I have been working to add features to /fortran/lammps.f90 the last couple of days, and I have implementations all the way through lammps_extract_global (working through library.h in order) working and tested.
I thought I’d run this by Axel, at the very least, before I proceed much further. In the /examples/COUPLE/fortran2 API, I made lammps_extract_global and similar functions into subroutines whose first argument is the variable being returned. This isn’t identical to the C interface, but it’s close, and saves the trouble of having an array of extra constants around.
I came up with an alternative for /fortran/lammps.f90, which is to resolve what kind of data lammps_extract_global (from the C API) is returning similar to the way Python does it, namely to have another parameter called “dtype” whose sole duty is to state to the compiler that the function is returning an integer, a 64-bit integer, a 64-bit real number, a string, etc. For example,
integer (C_int) :: nlocal
real (C_double) :: dt
! more code
nlocal = lmp%extract_global('nlocal', LMP_INT)
dt = lmp%extract_global('dt', LMP_DOUBLE)
where LMP_INT and LMP_DOUBLE are (public) constants defined within /fortran/lammps.f90.
First, would doing it this way be confusing to users and/or a maintenance issue (or otherwise icky)?

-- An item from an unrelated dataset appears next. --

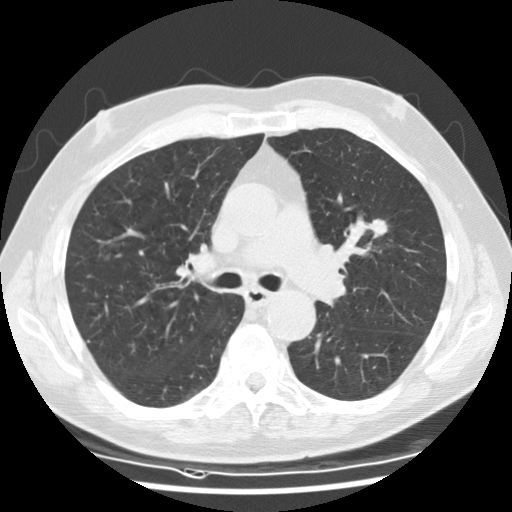
Axial slice from a low-dose chest CT screening exam; first (baseline) screen; lung window (W 1500 / L -600 HU); 2.5 mm slice thickness; standard (soft-tissue) reconstruction kernel (STANDARD); slice 57 of 135 in the series. Male participant, aged 73 years at enrolment.
• Lesion marked by an expert reader, bounding box (x1, y1, x2, y2) in pixels: (347, 202, 407, 255).
• The exam's reader record, not a measurement of the box and not confirmed to be the same lesion: non-calcified nodule or mass ≥4 mm, right lower lobe, 13 × 13 mm, smooth margins, soft tissue attenuation.
• Note: the box lies in the patient's left hemithorax on this image, whereas the reader's record names the right lung; they may be different findings.
• Lung cancer was diagnosed 307 days after this screen: adenocarcinoma, NOS, left upper lobe, poorly differentiated (G3), stage IA (AJCC 6th edition), 19 mm at pathology.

This led me to thinking along the lines of how to deal with LAMMPS_BIGINT and the LAMMPS_SMALLBIG/LAMMPS_BIGBIG/etc. settings. Since those settings are all set by preprocessor directives, Fortran won’t see them at all, so there isn’t an easy solution (such as defining LMP_BIGINT=LMP_INT if bigints are ints and LMP_BIGINT=LMP_INT64 if bigints are int64_ts). We can pull the size of bigint, tagint, and imageint out of extract_setting once LAMMPS is running, but that doesn’t let the user declare something like
integer (C_bigint) :: ntimestep
at compile time (which is what they would do with the C or C++ APIs). Right now, I would lean toward having the Fortran API be agnostic to such things and rely on the user to “know” which integer kind to pass, but it would be nice to be “clever” about it (similar to the Python interface’s “dtype=LAMMPS_AUTODETECT” and subsequent type resolution, which of course is not possible in strongly-typed languages). Any thoughts?